Job:
Can you repeat the listing word for word, starting at the line that has "3d printing &" and continuing through the end of the listing?

(Records for this exercise begins)

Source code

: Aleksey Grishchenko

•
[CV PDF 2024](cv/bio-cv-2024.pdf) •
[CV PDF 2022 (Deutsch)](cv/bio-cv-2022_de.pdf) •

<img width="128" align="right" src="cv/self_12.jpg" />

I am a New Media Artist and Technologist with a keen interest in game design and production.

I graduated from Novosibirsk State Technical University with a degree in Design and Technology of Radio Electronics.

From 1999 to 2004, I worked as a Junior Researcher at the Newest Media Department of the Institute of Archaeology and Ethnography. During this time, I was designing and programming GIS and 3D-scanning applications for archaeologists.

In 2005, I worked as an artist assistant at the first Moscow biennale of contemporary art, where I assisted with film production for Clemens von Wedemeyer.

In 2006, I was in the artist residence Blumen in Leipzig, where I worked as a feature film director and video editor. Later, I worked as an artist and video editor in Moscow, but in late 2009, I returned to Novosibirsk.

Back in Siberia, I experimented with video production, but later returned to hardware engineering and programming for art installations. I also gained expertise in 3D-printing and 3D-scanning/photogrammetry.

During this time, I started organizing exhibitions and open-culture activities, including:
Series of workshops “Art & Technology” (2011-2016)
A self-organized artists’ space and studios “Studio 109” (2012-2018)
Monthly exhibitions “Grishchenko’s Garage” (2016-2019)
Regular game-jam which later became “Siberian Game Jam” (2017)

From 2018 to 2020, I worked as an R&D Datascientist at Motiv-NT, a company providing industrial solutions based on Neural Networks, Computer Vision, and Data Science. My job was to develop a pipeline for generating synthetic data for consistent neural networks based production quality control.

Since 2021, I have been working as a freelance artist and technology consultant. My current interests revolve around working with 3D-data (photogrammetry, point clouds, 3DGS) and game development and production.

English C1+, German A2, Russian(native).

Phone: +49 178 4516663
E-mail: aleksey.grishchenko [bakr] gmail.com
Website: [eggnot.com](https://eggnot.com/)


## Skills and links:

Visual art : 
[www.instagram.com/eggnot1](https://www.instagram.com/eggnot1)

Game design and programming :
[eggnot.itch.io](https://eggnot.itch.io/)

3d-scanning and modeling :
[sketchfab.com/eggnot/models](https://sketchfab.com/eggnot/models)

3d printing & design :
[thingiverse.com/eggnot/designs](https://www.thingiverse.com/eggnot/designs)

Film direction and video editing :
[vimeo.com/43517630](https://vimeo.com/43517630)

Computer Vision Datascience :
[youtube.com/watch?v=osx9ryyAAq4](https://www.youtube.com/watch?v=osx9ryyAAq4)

(Records for this exercise ends)

Expected output:
3d printing & design :
[thingiverse.com/eggnot/designs](https://www.thingiverse.com/eggnot/designs)

Film direction and video editing :
[vimeo.com/43517630](https://vimeo.com/43517630)

Computer Vision Datascience :
[youtube.com/watch?v=osx9ryyAAq4](https://www.youtube.com/watch?v=osx9ryyAAq4)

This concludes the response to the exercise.